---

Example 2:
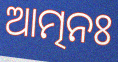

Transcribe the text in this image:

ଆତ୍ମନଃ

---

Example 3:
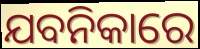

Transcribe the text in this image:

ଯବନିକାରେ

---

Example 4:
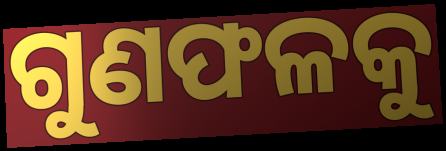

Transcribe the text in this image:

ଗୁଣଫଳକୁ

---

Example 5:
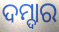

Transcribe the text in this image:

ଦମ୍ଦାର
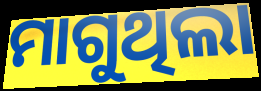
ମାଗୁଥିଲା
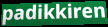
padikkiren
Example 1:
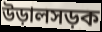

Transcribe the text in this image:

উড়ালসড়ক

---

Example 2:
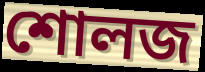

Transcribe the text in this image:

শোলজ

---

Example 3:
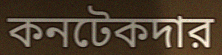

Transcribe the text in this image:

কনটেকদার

■ ■ ■

THE PROBLEM - Across the listing above, count the lines that contain the string "Example" and report the figure alone.

SOLUTION TO THIS EXERCISE - 7